Lecture 1

Introduction to Machine Learning

What is machine learning? Well, as Shakir Mohamed, a researcher at DeepMind, put it: "Almost all of machine learning can be viewed in probabilistic terms, making probabilistic thinking fundamental. It is, of course, not the only view. But it is through this view that we can connect what we do in machine learning to every other computational science, whether that be in stochastic optimisation, control theory, operations research, econometrics, information theory, statistical physics or bio-statistics. For this reason alone, mastery of probabilistic thinking is essential."

We can broadly classify machine learning methods into four families:

1. Supervised Learning

Here, the task $T$ is to learn a mapping $f$ from inputs $x\in \mathcal{X}$ to outputs $y\in \mathcal{Y}$. The inputs $x$ are called the features, covariates, or predictors; this is often a fixed-dimensional vector of numbers, such as the height and weight of a person, or the pixels in an image. In this case, $\mathcal{X}=\mathbb{R}^D$, where $D$ is the dimensionality of the vector (i.e the number of input features). The output $y$ is also known as the categorical, or nominal variable. The experience $E$ is given in the form of a set of $N$ input-ouput pairs, known as the training set:

$$ \mathcal{D}=\left\{\left(x_n,y_n\right)\right\}_{n=1}^N $$

(Training Set Variables)

$\mathcal{D}$ : Training set
$x$ : $D-$dimensional vector
$y$ : A categorical or nominal variable
$N$ : Number of training instances
$n$ : Index of training instance $(n\in \{1,\dots,N\})$

One common method is classification, where the output space is a set of $C$ unordered and mutually exclusive labels known as classes. The idea is to attempt to predict a class label given an input. More supervised learning methods include image classification, machine translation, object recognition, image captioning, etc.

2. Unsupervised Learning

Here, we assume that each input $x$ in the training set has an associated set of output targets $y$, and our goal is to learn the input-output mapping. A common goal is to try to "make sense of" the data, that is, we get observed 'inputs' $\mathcal{D}=\left\{x_n:n=1:n\right\}$ without any corresponding "outputs" $y_n$.

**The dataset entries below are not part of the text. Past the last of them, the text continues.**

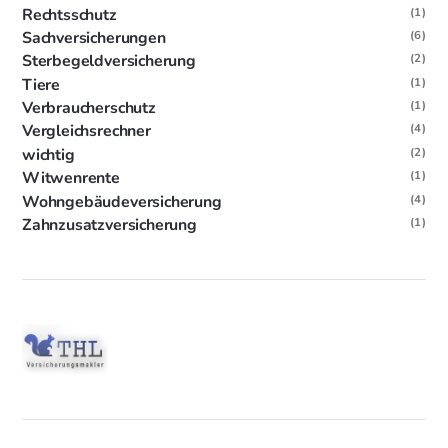
Rechtsschutz
(1)
Sachversicherungen
(6)
Sterbegeldversicherung
(2)
Tiere
(1)
Verbraucherschutz
(1)
Vergleichsrechner
(4)
wichtig
(2)
Witwenrente
(1)
Wohngebäudeversicherung
(4)
Zahnzusatzversicherung
(1)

From a probabilistic perspective, we can view the task of unsupervised learning as fitting an uncodnitional model of the form $p(x)$, which can generate new data $x$, whereas supervised learning involves fitting a conditional model, $p(y|x)$, which specifies (a distribution over) outputs given inputs.

A simple example of unsupervised learning is the problem of finding clusters in data. The goal is to partition the input into regions that contain “similar” points.

Another popular example is called self-supervised learning, where we create proxy supervised tasks from unlabeled data, and expecting the model to "fill-in" the gaps and to perform downstream tasks. This could involve reconstructing a partial image, or filling in missing words from a sentence, for instance.

3. Semisupervised Learning

As described in its title, this is a mix between supervised and unsupervised learning where we we have a small subset of labelled data, with most of it being unlabeled. A very common example of semisupervised learning is with recommendation systems. For example, with Netflix, their model has only seen a small number of interactions with the users (in this case the labeled data), and Netflix would like to predict and subsequently recommend the type of content you would enjoy.

4. Reinforcement Learning

In this case, there is very weak supervision, and the system or agent has to learn via a reward system. In essence, the system is not told which action is the best one to take (i.e which output to produce for a given input). Instead, the system just received an occasional reward (or punishment) signal in response to the actions that it takes. This is like learning with a critic, who gives an occasional thumbs up or thumbs down, as opposed to learning with a teacher, who tells you what to do at each step.